Sources: Multistate.ai · Transparency Coalition · Troutman Pepper · US Chamber of Commerce · WilmerHale
60 Days to Comply. Your Financial Partners Aren't Ready.
On June 3, the SEC's amended Regulation S-P takes effect for thousands of smaller financial firms. Investment advisers managing under $1.5 billion, smaller broker-dealers, fund companies, and transfer agents must have a written incident response program, notify affected customers within 30 days of a breach, and require their service providers to report breaches within 72 hours. The rule was adopted in May 2024. The first compliance deadline passed in December for larger firms. The majority of SEC-registered investment advisers fall under the $1.5 billion threshold, which means most of the industry hits the deadline in June. This is the first major update to Reg S-P since it was written in 2000.
The part that reaches beyond financial services is the service provider chain. Covered firms must now maintain written policies for oversight of every company that receives, processes, or has access to customer information. That includes IT vendors, cloud providers, payroll processors, custodians, and CRM platforms. Contracts must require 72-hour breach notification. If you provide services to a financial firm and your contract doesn't include that language, expect an amendment request in the next 60 days. If you can't meet the 72-hour window, you may lose the client.
The enforcement precedent is real. The SEC fined Morgan Stanley $35 million in 2022 for a five-year failure to properly dispose of devices containing personal information of 15 million customers. The firm had hired a moving company with no data destruction experience to decommission hard drives. The SEC's 2026 examination priorities explicitly list Reg S-P compliance as a focus area. Examiners are already reviewing implementation at larger firms that hit the December deadline. Smaller firms are next.

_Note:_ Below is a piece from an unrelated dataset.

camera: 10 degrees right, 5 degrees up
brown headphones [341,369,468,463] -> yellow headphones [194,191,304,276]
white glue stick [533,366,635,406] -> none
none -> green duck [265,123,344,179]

The 30-day customer notification window is faster than HIPAA's 60-day requirement and does not preempt state breach notification laws. Firms must comply with both. A single breach at a small advisory firm could trigger Reg S-P notification, state breach notification in every state where affected customers reside, and potentially an SEC 8-K disclosure if the firm is publicly traded. The layered obligations are the compliance burden that industry groups warned about. The Investment Adviser Association requested an extension of the deadline. The SEC declined.

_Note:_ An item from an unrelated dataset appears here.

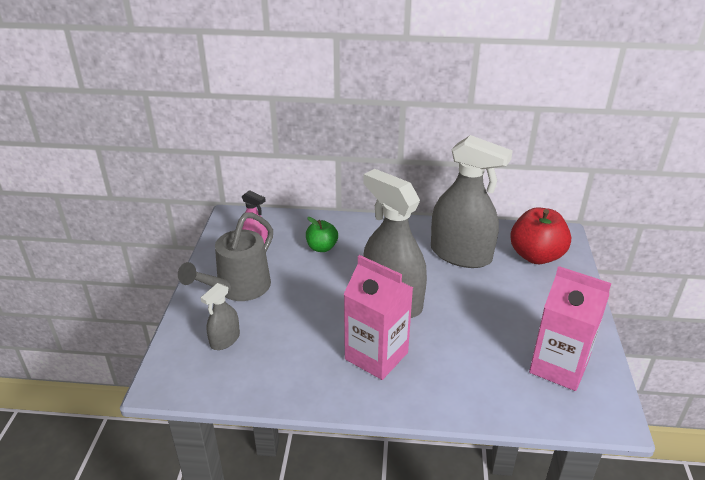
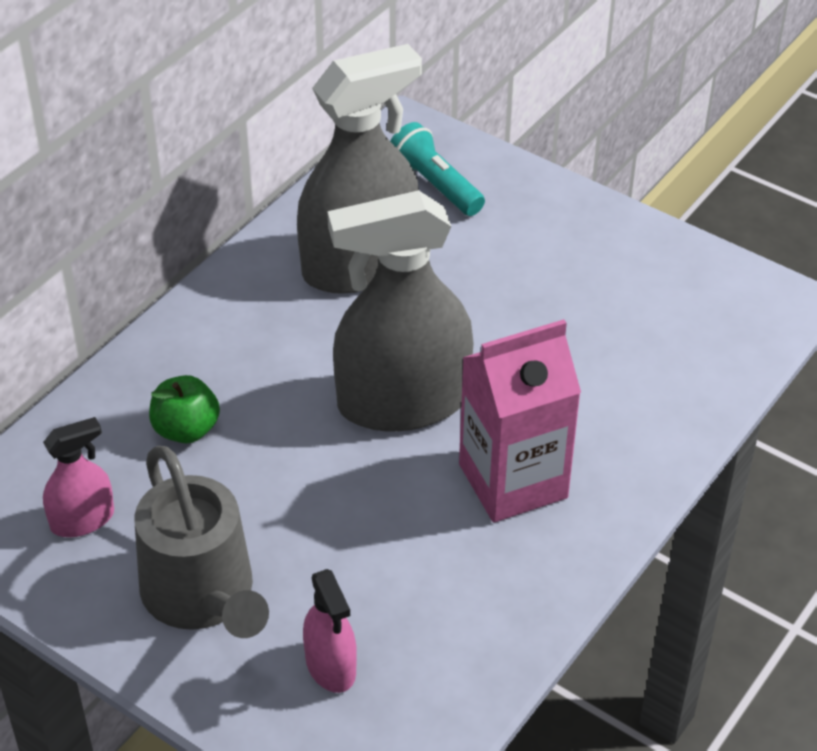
camera: 60 degrees left, 10 degrees up
grey spray bottle [201,283,240,350] -> pink spray bottle [303,569,357,693]
red apple [510,207,571,264] -> turquoise flashlight [390,122,485,216]
pink carton [529,266,611,391] -> none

The Takeaway: If your company provides any service to a financial firm, broker-dealer, or investment adviser, you're about to hear from their compliance team. The 72-hour service provider notification requirement means your incident detection and reporting capabilities are now part of their regulatory obligation. If your company uses a smaller financial adviser or broker-dealer, ask them whether they're ready for June 3. Their answer affects how fast you'd be notified if your financial data were compromised. Either way, this deadline is 60 days out and somebody on your vendor list isn't ready.